In his history, The Natural History Museum at South Kensington, published in 1981, William Thomas Stearn (1911-2001) wrote of Hayman (while getting his birth date wrong by two years): ‘…who joined the Department in 1921 as a Boy Attendant and who retired in 1967 as a Chief Experimental Officer’. A Chief Experimental Officer was a very rare beast indeed. Career Grade was two grades below (Experimental Officer) and promotion even to Senior Experimental Officer was difficult and unusual. Hayman must not only have been very highly regarded within the Museum itself but also by those on the external promotion and grading panels that controlled the promotion system.
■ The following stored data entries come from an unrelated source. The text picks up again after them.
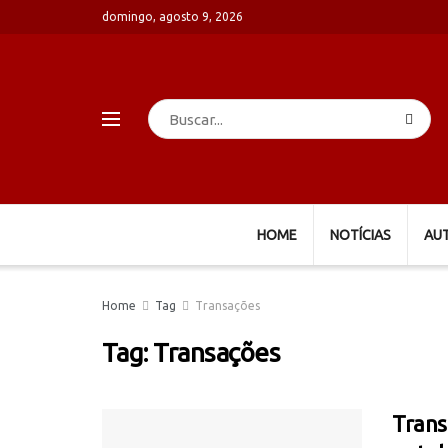
domingo, agosto 9, 2026
HOME
NOTÍCIAS
AU
Home
Tag
Transações
Tag:
Transações
Trans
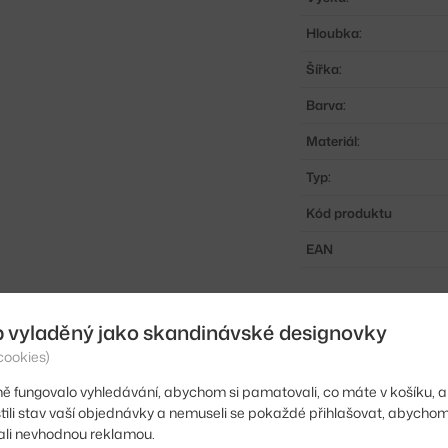
Hloubka:
Šířka:
Barva:
Materiál:
Typ:
Kód produktu
EAN
Ste zo Slovenska? Prej
Shopping from the EU?
b vyladěný jako skandinávské designovky
cookies)
ě fungovalo vyhledávání, abychom si pamatovali, co máte v košíku, a
stili stav vaší objednávky a nemuseli se pokaždé přihlašovat, abycho
li nevhodnou reklamou.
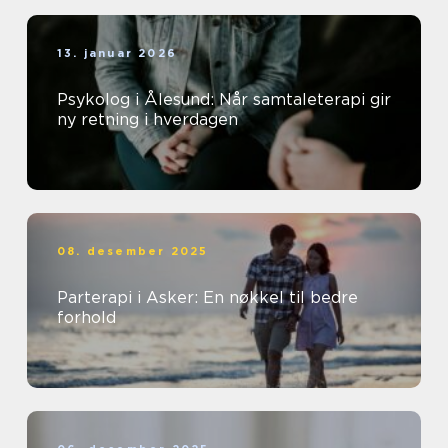
13. januar 2026
Psykolog i Ålesund: Når samtaleterapi gir
ny retning i hverdagen
08. desember 2025
Parterapi i Asker: En nøkkel til bedre
forhold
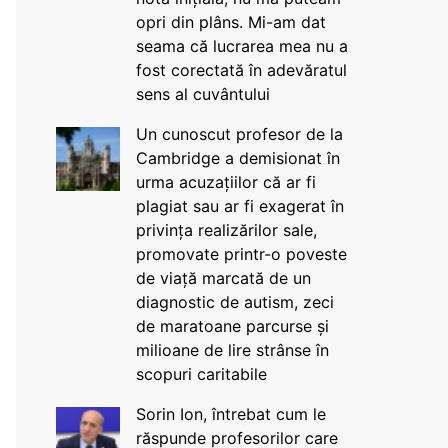
opri din plâns. Mi-am dat
seama că lucrarea mea nu a
fost corectată în adevăratul
sens al cuvântului
Un cunoscut profesor de la
Cambridge a demisionat în
urma acuzațiilor că ar fi
plagiat sau ar fi exagerat în
privința realizărilor sale,
promovate printr-o poveste
de viață marcată de un
diagnostic de autism, zeci
de maratoane parcurse și
milioane de lire strânse în
scopuri caritabile
Sorin Ion, întrebat cum le
răspunde profesorilor care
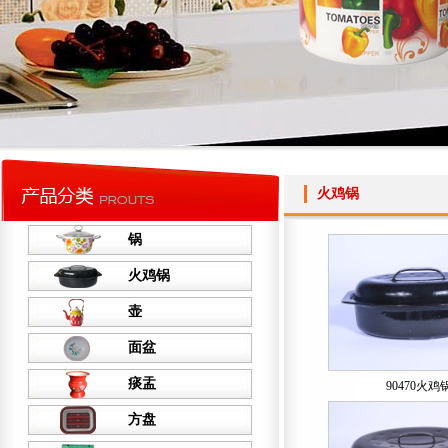
火鸡锅
锅
火鸡锅
壶
面盆
痰盂
90470火鸡
方盘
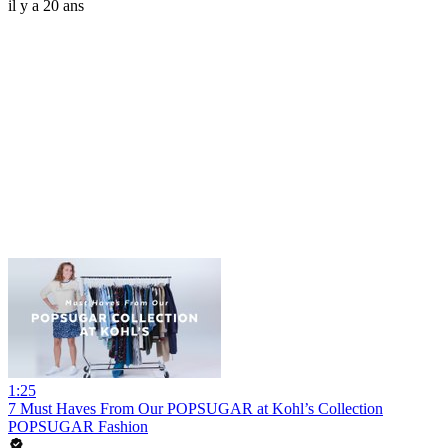
il y a 20 ans
1:25
7 Must Haves From Our POPSUGAR at Kohl’s Collection
POPSUGAR Fashion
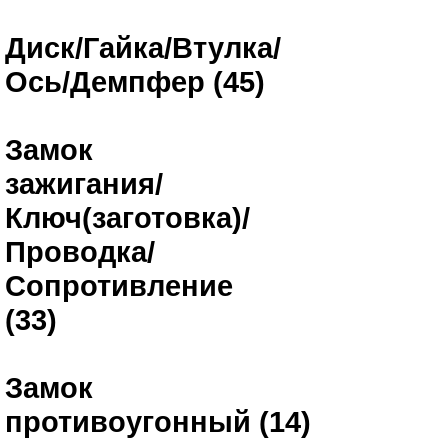
Диск/Гайка/Втулка/
Ось/Демпфер (45)
Замок
зажигания/
Ключ(заготовка)/
Проводка/
Сопротивление
(33)
Замок
противоугонный (14)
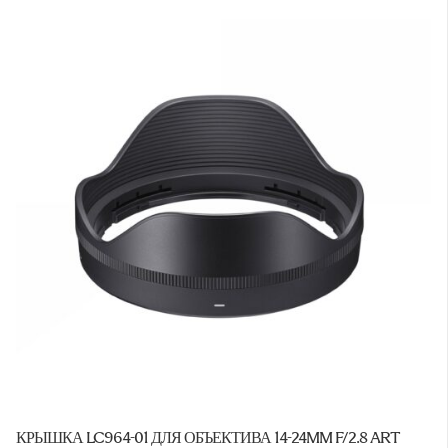
КРЫШКА LC964-01 ДЛЯ ОБЪЕКТИВА 14-24MM F/2.8 ART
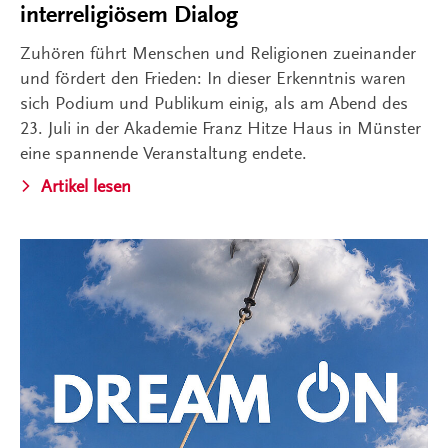
interreligiösem Dialog
Zuhören führt Menschen und Religionen zueinander
und fördert den Frieden: In dieser Erkenntnis waren
sich Podium und Publikum einig, als am Abend des
23. Juli in der Akademie Franz Hitze Haus in Münster
eine spannende Veranstaltung endete.
Artikel lesen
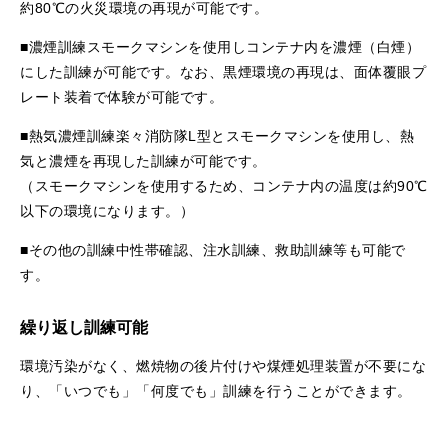
約80℃の火災環境の再現が可能です。
■濃煙訓練スモークマシンを使用しコンテナ内を濃煙（白煙）
にした訓練が可能です。なお、黒煙環境の再現は、面体覆眼プ
レート装着で体験が可能です。
■熱気濃煙訓練楽々消防隊L型とスモークマシンを使用し、熱
気と濃煙を再現した訓練が可能です。
（スモークマシンを使用するため、コンテナ内の温度は約90℃
以下の環境になります。）
■その他の訓練中性帯確認、注水訓練、救助訓練等も可能で
す。
繰り返し訓練可能
環境汚染がなく、燃焼物の後片付けや煤煙処理装置が不要にな
り、「いつでも」「何度でも」訓練を行うことができます。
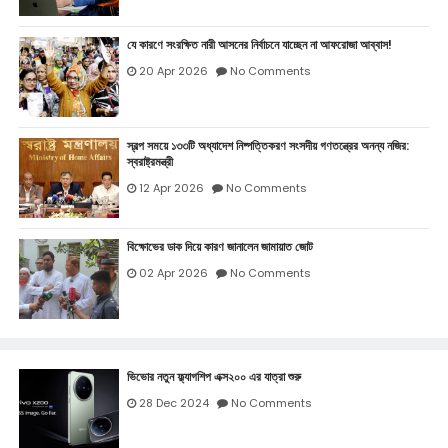
যে কারণে সংরক্ষিত নারী আসনের নির্বাচনে যাচ্ছেন না আফরোজা আব্বাস!
20 Apr 2026
No Comments
স্বল্প সময়ে ১৩৩টি অধ্যাদেশ নিষ্পত্তিকরণ সংসদীয় গণতন্ত্রের অনন্য নজির:
স্বরাষ্ট্রমন্ত্রী
12 Apr 2026
No Comments
বিক্ষোভের ডাক দিয়ে কারণ জানালেন জামায়াত জোট
02 Apr 2026
No Comments
ভিভোর নতুন ফ্ল্যাগশিপ এক্স২০০ এর যাত্রা শুরু
28 Dec 2024
No Comments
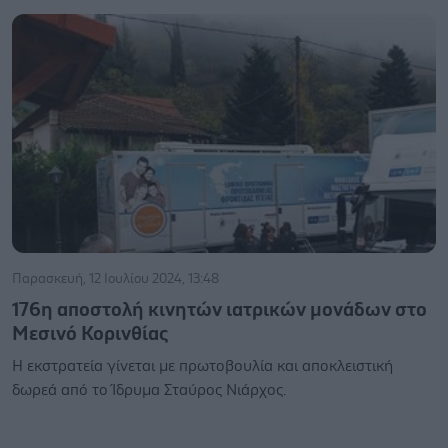
Παρασκευή, 12 Ιουλίου 2024, 13:48
176η αποστολή κινητών ιατρικών μονάδων στο
Μεσινό Κορινθίας
Η εκστρατεία γίνεται με πρωτοβουλία και αποκλειστική
δωρεά από το Ίδρυμα Σταύρος Νιάρχος.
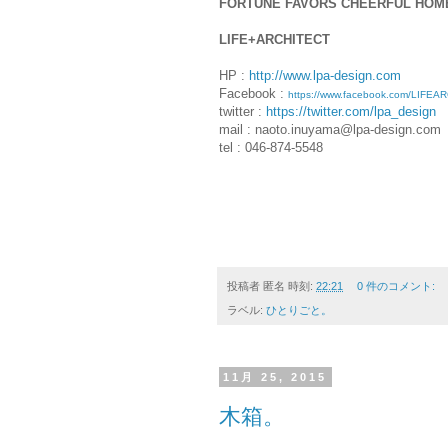
FORTUNE FAVORS CHEERFUL HOM
LIFE+ARCHITECT
HP :
http://www.lpa-design.com
Facebook :
https://www.facebook.com/
twitter :
https://twitter.com/lpa_design
mail : naoto.inuyama@lpa-design.com
tel : 046-874-5548
投稿者
匿名
時刻:
22:21
0 件のコメント:
ラベル:
ひとりごと。
11月 25, 2015
木箱。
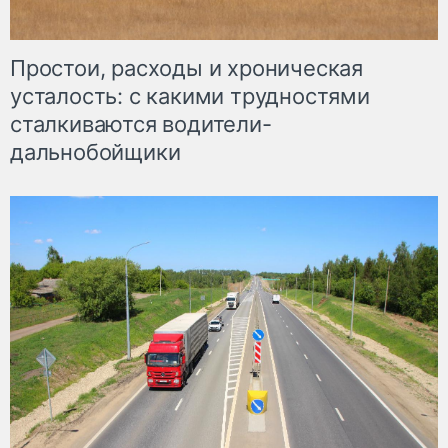
Простои, расходы и хроническая
усталость: с какими трудностями
сталкиваются водители-
дальнобойщики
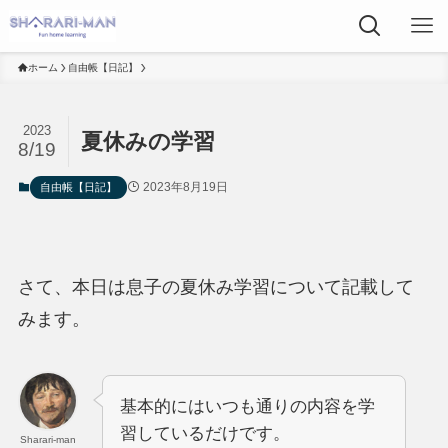
ホーム
自由帳【日記】
2023
夏休みの学習
8/19
2023年8月19日
自由帳【日記】
さて、本日は息子の夏休み学習について記載して
みます。
基本的にはいつも通りの内容を学
習しているだけです。
Sharari-man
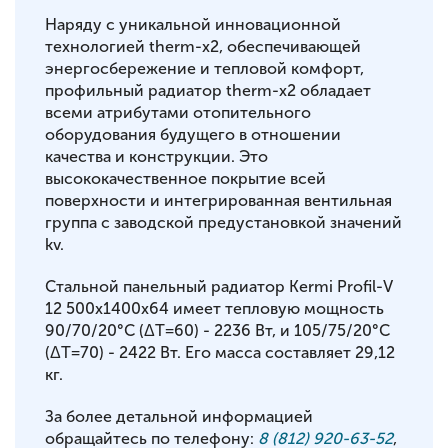
Наряду с уникальной инновационной
технологией therm-x2, обеспечивающей
энергосбережение и тепловой комфорт,
профильный радиатор therm-x2 обладает
всеми атрибутами отопительного
оборудования будущего в отношении
качества и конструкции. Это
высококачественное покрытие всей
поверхности и интегрированная вентильная
группа с заводской предустановкой значений
kv.
Стальной панельный радиатор Kermi Profil-V
12 500x1400x64 имеет тепловую мощность
90/70/20°С (ΔT=60) - 2236 Вт, и 105/75/20°С
(ΔT=70) - 2422 Вт. Его масса составляет 29,12
кг.
За более детальной информацией
обращайтесь по телефону:
8 (812) 920-63-52
,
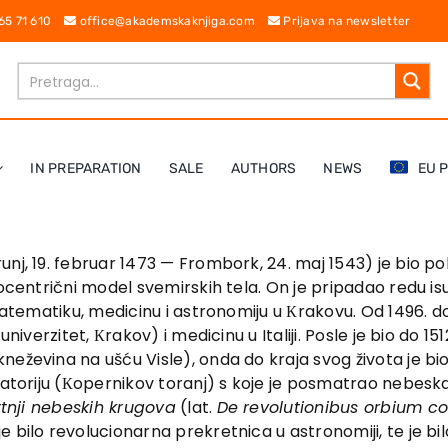
 65 71 610
office@akademskaknjiga.com
Prijava na newsletter
IN PREPARATION
SALE
AUTHORS
NEWS
EU 
runj, 19. februar 1473 — Frombork, 24. maj 1543) je bio po
iocentrični model svemirskih tela. On je pripadao redu i
 matematiku, medicinu i astronomiju u Кrakovu. Od 1496. 
niverzitet, Кrakov) i medicinu u Italiji. Posle je bio do 15
eževina na ušću Visle), onda do kraja svog života je bio
vatoriju (Кopernikov toranj) s koje je posmatrao nebeska
rtnji nebeskih krugova
(lat.
De revolutionibus orbium c
bilo revolucionarna prekretnica u astronomiji, te je bilo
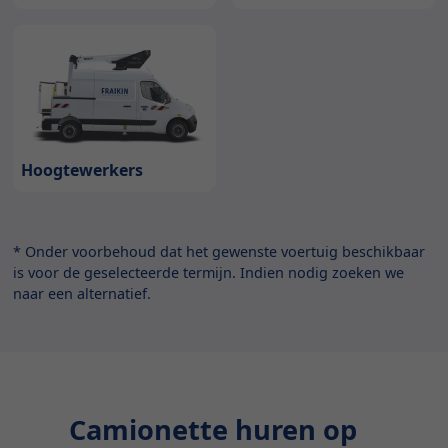
Hoogtewerkers
* Onder voorbehoud dat het gewenste voertuig beschikbaar
is voor de geselecteerde termijn. Indien nodig zoeken we
naar een alternatief.
Camionette huren op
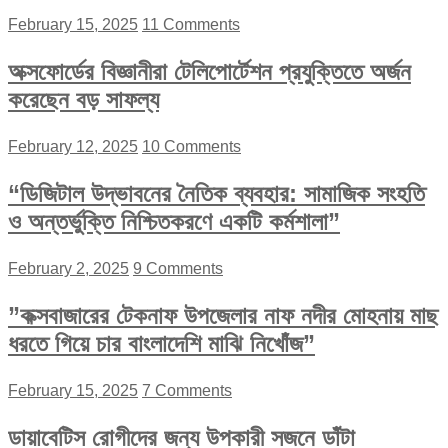
February 15, 2025
11 Comments
অক্সফোর্ডের বিজ্ঞানীরা টেলিপোর্টেশন প্রযুক্তিতে অর্জন
করেছেন বড় সাফল্য
February 12, 2025
10 Comments
“ডিজিটাল উদ্ভাবনের নৈতিক ব্যবহার: সামাজিক সংহতি
ও অন্তর্ভুক্তি নিশ্চিতকরণে একটি কর্মশালা”
February 2, 2025
9 Comments
”কক্সবাজারের টেকনাফ উপজেলার নাফ নদীর মোহনায় মাছ
ধরতে গিয়ে চার বাংলাদেশি মাঝি নিখোঁজ”
February 15, 2025
7 Comments
ডায়াবেটিস রোগীদের জন্য উপকারী সজনে ডাঁটা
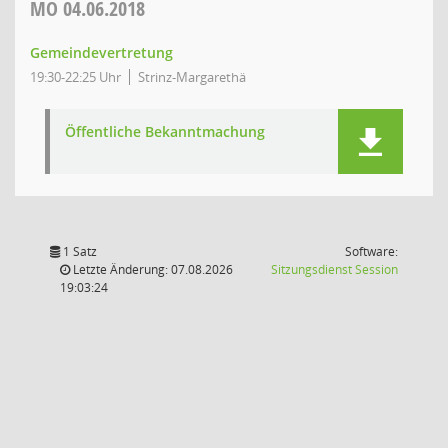
MO
04.06.2018
Gemeindevertretung
19:30-22:25 Uhr
Strinz-Margarethä
Öffentliche Bekanntmachung
1 Satz
Software:
(Wird in
Letzte Änderung: 07.08.2026
Sitzungsdienst
Session
19:03:24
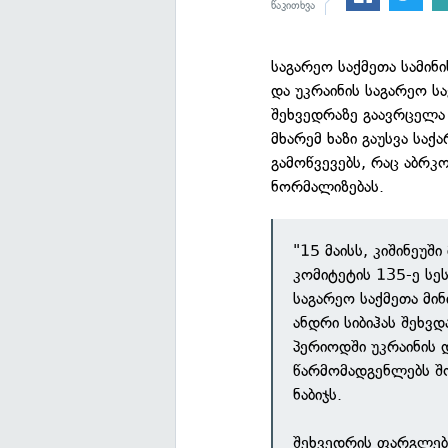
წაკითხვა
საგარეო საქმეთა სამინ
და უკრაინის საგარეო ს
შეხვედრაზე გაავრცელა
მხარემ ხაზი გაუსვა ს
გამოწვევებს, რაც აბრკ
ნორმალიზებას.
"15 მაისს, კიშინეუშ
კომიტეტის 135-ე სე
საგარეო საქმეთა მი
ანდრი სიბიჰას შეხვ
პერიოდში უკრაინის
წარმომადგენლებს შ
ნაბიჯს.
შეხვედრის ფარგლებ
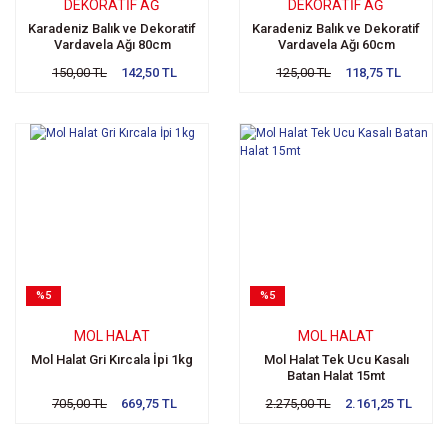
DEKORATIF AĞ
DEKORATIF AĞ
Karadeniz Balık ve Dekoratif
Karadeniz Balık ve Dekoratif
Vardavela Ağı 80cm
Vardavela Ağı 60cm
150,00 TL
142,50 TL
125,00 TL
118,75 TL
%5
%5
MOL HALAT
MOL HALAT
Mol Halat Gri Kırcala İpi 1kg
Mol Halat Tek Ucu Kasalı
Batan Halat 15mt
705,00 TL
669,75 TL
2.275,00 TL
2.161,25 TL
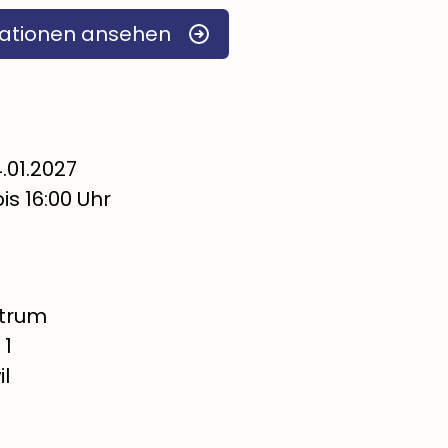
ationen ansehen
.01.2027
bis 16:00 Uhr
trum
 1
l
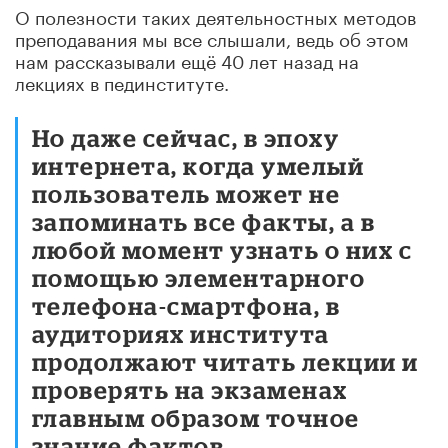
О полезности таких деятельностных методов
преподавания мы все слышали, ведь об этом
нам рассказывали ещё 40 лет назад на
лекциях в пединституте.
Но даже сейчас, в эпоху
интернета, когда умелый
пользователь может не
запоминать все факты, а в
любой момент узнать о них с
помощью элементарного
телефона-смартфона, в
аудиториях института
продолжают читать лекции и
проверять на экзаменах
главным образом точное
знание фактов.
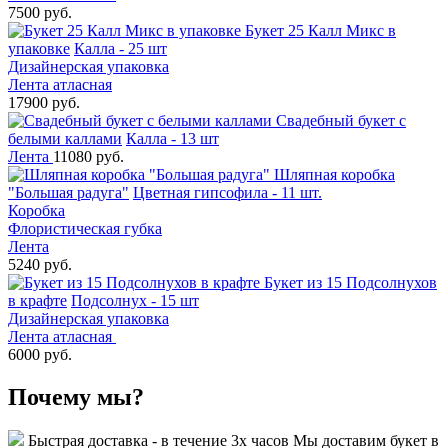
7500 руб.
Букет 25 Калл Микс в
упаковке
Калла - 25 шт
Дизайнерская упаковка
Лента атласная
17900 руб.
Свадебный букет с
белыми каллами
Калла - 13 шт
Лента
11080 руб.
Шляпная коробка
"Большая радуга"
Цветная гипсофила - 11 шт.
Коробка
Флористическая губка
Лента
5240 руб.
Букет из 15 Подсолнухов
в крафте
Подсолнух - 15 шт
Дизайнерская упаковка
Лента атласная
6000 руб.
Почему мы?
Быстрая доставка - в течение 3х часов
Мы доставим букет в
Had Hayman retired 4 years later he would have found himself a Scientific Officer when the two classes were merged in 1971 as a result of the Fulton Report. He would have found himself a Principal Scientific Officer, the career grade for the former Scientific Officer Class.

Incidentally, it is somewhat paradoxical that dead animals in British museums are looked after by Curators under the direction of Keepers while live animals in zoos are looked after by Keepers under the direction of Curators.  The opportunities for solecisms by an unsuspecting visitor to the museum world are great. I was told the story of an animal dealer who took some frogs to the Museum to be identified. While there he reported to his friends ‘a bloke came in and said he was a Keeper. He had a lovely suit on. I don’t know how he could afford that on a keeper’s wages’.

ROBERT WILLIAM HAYMAN  FLS died on 25 February 1985. He was then living at 71 Mill Street, Ottery St Mary in Devon, eight miles from where his father was born.


Beolens B, Watkins M, Grayson M. 2009. The Eponym Dictionary of Mammals. Baltimore: Johns Hopkins University Press.

Hayman RW. 1935: On a collection of mammals from the Gold Coast. Proceedings of the Zoological Society of London.1935, 915-937.

Wheeler A. 2000. The zoological collections of the British Museum (Natural History) - evacuation of the collections during the war years 1939-1945. Archives of Natural History 27, 115-122.